Tuesday, June 10, 2014

You Might Be a Hoarder If...

It's Tuesday!  Today, and every Tuesday, Two Writing Teachers hosts The Slice of Life Challenge (today's link).  Thanks to everyone at Two Writing Teachers for establishing and supporting this amazing community of writers.  

This week I spent my days moving from my first grade classroom to a small room I will be using as a home base while supporting primary readers.  I've been teaching more years than I care to admit; just a little over a quarter century.  Actually, that sounds worse than saying I've been teaching for 26 years.  I've taught everything from kindergarten to 6th grade, as well as worked as a Reading Recovery teacher and as a Literacy Coach.  Though I've held many positions, I've always been in the classroom for part of my day.  So, I've collected some stuff.  That's putting it mildly;  I've collected a lot of stuff.

It took days to sort through everything, separating my materials from those belonging to the school.  I had to think about what I would still need in this new position.  I had to decide if there was room for it in the small room I was moving into for next year.  My sweet husband came with his truck and loaded the boxes, mostly book boxes, back to our house.  Twenty-six years is a lot of books.  As I sorted through I laughed at some of the things I have collected.  I've decided I might have hoarder tendencies.
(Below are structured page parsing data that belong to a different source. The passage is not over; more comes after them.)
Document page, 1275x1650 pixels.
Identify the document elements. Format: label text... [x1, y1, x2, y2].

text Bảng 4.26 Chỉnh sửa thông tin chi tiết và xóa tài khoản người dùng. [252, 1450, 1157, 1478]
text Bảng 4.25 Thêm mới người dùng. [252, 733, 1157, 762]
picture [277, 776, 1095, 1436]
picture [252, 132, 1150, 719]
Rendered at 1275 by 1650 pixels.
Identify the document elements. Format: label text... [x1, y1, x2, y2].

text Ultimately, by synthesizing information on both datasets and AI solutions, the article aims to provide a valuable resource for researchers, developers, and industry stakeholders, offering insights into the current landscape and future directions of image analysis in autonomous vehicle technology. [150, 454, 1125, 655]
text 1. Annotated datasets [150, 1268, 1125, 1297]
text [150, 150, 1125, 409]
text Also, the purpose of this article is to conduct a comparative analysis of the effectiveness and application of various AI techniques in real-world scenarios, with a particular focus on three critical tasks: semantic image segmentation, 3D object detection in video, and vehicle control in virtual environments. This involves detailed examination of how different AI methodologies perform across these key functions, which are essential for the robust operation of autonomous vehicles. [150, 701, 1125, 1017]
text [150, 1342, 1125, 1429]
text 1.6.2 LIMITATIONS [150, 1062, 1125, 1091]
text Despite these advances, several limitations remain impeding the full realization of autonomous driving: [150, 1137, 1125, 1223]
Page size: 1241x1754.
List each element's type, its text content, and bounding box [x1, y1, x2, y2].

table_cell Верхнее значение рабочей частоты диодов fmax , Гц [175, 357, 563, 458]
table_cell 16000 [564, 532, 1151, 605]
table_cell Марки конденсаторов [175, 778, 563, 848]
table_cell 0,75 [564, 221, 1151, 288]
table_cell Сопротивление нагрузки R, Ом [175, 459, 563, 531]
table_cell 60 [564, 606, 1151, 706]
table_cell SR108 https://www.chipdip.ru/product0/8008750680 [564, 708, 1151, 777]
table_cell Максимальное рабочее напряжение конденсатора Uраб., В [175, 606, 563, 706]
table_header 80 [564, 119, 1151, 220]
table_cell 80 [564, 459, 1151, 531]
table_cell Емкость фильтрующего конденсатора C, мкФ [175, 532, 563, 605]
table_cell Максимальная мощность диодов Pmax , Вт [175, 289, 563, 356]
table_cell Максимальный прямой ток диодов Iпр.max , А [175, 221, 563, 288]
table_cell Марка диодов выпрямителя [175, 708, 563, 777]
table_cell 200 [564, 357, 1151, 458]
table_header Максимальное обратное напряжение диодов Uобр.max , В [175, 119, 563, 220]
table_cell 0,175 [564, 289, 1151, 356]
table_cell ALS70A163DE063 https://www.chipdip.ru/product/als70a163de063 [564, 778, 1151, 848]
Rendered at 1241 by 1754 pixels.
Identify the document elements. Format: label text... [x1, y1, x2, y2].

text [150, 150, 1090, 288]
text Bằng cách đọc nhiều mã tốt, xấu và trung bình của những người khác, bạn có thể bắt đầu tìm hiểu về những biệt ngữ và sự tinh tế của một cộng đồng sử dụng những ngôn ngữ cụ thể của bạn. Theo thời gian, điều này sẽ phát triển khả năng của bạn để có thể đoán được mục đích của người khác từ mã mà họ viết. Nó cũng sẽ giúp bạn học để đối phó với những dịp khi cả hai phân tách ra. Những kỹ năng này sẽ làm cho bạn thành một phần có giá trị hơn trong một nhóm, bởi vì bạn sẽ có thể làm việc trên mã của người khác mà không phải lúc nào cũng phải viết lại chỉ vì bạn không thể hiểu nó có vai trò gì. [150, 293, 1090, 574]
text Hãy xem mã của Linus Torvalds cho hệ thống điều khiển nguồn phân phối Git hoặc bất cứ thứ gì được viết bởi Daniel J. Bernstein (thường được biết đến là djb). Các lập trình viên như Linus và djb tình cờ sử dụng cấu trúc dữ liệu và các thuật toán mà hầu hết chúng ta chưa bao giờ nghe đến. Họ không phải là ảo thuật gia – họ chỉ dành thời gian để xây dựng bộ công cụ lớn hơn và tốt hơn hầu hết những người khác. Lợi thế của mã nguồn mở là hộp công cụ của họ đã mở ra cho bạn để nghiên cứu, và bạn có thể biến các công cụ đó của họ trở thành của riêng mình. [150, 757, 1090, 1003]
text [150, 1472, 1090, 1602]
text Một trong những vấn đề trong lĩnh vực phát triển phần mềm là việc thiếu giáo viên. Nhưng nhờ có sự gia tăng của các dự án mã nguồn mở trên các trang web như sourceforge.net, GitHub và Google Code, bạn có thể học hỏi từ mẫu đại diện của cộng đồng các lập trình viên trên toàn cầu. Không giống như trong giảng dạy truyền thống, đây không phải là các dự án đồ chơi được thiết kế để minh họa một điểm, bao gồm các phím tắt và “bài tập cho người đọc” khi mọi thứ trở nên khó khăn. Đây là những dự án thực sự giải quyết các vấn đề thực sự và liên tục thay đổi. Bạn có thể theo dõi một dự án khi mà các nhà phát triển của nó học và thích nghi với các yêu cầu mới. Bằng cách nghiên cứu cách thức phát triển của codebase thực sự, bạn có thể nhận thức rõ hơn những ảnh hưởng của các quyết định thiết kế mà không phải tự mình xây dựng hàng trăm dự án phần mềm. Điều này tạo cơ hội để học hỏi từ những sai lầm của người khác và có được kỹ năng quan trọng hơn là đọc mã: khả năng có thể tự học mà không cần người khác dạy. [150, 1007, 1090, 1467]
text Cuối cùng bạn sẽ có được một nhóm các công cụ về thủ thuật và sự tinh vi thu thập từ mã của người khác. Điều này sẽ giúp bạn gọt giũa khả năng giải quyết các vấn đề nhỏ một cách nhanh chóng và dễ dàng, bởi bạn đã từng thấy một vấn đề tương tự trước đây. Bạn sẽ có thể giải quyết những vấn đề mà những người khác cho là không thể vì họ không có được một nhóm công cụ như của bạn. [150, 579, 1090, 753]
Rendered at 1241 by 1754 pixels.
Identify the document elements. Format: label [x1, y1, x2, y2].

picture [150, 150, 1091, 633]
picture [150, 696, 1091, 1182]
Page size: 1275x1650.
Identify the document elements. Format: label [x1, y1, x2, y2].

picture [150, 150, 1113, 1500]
If you're a teacher, I know you know what I'm talking about.  You just never know what you might need.

Signs You Might Be a Teacher Hoarder
You have post-its in every shape, color, and size.

You have enough magnetic clips to hang every piece of paper you've ever touched.  You have silver small, silver medium, silver large, magnetic people, and even magnetic frogs stored away.

You have rubberbands in every size and color….bags and bags of them.

You dedicate file cabinet drawers to folders.  Yep, you can't have too many folders.

Pencils?  Everyone needs pencils.  Small, large, skinny, fat, with erasers, without erasers, striped, starred, red, yellow, blue, colored, regular…you get the idea.

Created bulletin board materials circa 1988 which haven't been used for decades - you have kept them.  Lamination makes them timeless.

You eyed the shredded paper, resulting from standing in front of the shredder for nearly a half hour, thinking it could be used for something.

Those BINGO dobbers your grandma used could surely be used for math, reading, or some crafty activity.  You better keep those.

You have drawers dedicated to tape:  fix-it tape, highlighting tape, book tape, packing tape, scotch tape, duct tape.

Speaking of tape, you do have rolls of electrical tape for lining smooth surfaces.

Those magnetic stove covers from the 90s can do more than cover burners.  They're magnetic after all.

I've laughed as I've talked about my disorder with other teachers.  I've discovered it's a silent problem no one wants to talk about.  I now know friends who have used entire closets in their houses, bedrooms, basements, garages, and even rental spaces because one just never knows when those materials might be needed again.

Well, my classroom is clean and the new small room has things packed (tightly) away.  Now, about this house.